Exercise directions.
Reproduce verbatim the stretch of the listing from its start through the line containing "order: Lepidoptera", including that line.

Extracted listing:
####

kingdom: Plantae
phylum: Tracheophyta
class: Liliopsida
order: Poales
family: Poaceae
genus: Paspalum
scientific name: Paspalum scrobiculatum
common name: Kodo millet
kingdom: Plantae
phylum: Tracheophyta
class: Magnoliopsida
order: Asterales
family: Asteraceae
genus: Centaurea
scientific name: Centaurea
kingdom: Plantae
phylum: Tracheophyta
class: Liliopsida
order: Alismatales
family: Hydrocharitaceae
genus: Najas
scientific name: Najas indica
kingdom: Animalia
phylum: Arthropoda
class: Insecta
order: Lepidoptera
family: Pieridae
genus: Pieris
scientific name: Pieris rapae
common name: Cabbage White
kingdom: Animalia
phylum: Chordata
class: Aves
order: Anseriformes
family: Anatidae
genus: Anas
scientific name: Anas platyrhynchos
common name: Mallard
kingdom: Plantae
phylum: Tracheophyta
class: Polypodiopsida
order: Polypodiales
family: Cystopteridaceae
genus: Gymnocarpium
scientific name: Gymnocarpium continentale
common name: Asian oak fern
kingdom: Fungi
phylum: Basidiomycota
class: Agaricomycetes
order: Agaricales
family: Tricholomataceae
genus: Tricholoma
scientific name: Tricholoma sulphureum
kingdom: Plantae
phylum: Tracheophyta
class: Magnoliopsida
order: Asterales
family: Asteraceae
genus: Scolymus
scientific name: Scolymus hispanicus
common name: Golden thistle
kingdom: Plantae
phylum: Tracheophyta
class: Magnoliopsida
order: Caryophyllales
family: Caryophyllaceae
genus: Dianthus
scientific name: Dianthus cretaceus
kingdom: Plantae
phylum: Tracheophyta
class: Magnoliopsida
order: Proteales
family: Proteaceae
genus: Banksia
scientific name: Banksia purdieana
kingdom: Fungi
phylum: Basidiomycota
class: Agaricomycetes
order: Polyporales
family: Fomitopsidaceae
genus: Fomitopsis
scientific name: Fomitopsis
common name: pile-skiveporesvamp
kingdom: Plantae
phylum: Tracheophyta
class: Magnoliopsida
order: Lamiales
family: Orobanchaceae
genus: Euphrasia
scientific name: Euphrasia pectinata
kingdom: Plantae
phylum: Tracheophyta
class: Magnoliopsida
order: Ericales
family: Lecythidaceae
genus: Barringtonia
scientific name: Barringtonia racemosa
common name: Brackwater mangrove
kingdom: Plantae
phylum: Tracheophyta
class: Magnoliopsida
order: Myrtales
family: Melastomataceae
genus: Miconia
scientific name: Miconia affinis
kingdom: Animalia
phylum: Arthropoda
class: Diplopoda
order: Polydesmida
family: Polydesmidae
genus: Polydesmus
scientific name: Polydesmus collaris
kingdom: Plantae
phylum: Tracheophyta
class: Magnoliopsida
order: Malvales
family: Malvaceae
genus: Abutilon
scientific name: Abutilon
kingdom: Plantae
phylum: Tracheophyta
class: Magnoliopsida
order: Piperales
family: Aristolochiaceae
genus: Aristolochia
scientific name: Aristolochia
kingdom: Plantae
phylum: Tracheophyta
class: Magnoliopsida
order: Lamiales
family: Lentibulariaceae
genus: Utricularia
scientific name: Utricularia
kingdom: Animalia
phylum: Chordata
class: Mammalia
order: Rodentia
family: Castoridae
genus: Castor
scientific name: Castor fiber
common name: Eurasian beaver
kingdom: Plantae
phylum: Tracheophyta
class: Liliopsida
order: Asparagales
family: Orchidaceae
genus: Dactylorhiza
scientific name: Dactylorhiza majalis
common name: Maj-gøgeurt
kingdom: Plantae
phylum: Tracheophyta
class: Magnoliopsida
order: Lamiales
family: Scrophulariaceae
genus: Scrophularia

####

The reply.
kingdom: Plantae
phylum: Tracheophyta
class: Liliopsida
order: Poales
family: Poaceae
genus: Paspalum
scientific name: Paspalum scrobiculatum
common name: Kodo millet
kingdom: Plantae
phylum: Tracheophyta
class: Magnoliopsida
order: Asterales
family: Asteraceae
genus: Centaurea
scientific name: Centaurea
kingdom: Plantae
phylum: Tracheophyta
class: Liliopsida
order: Alismatales
family: Hydrocharitaceae
genus: Najas
scientific name: Najas indica
kingdom: Animalia
phylum: Arthropoda
class: Insecta
order: Lepidoptera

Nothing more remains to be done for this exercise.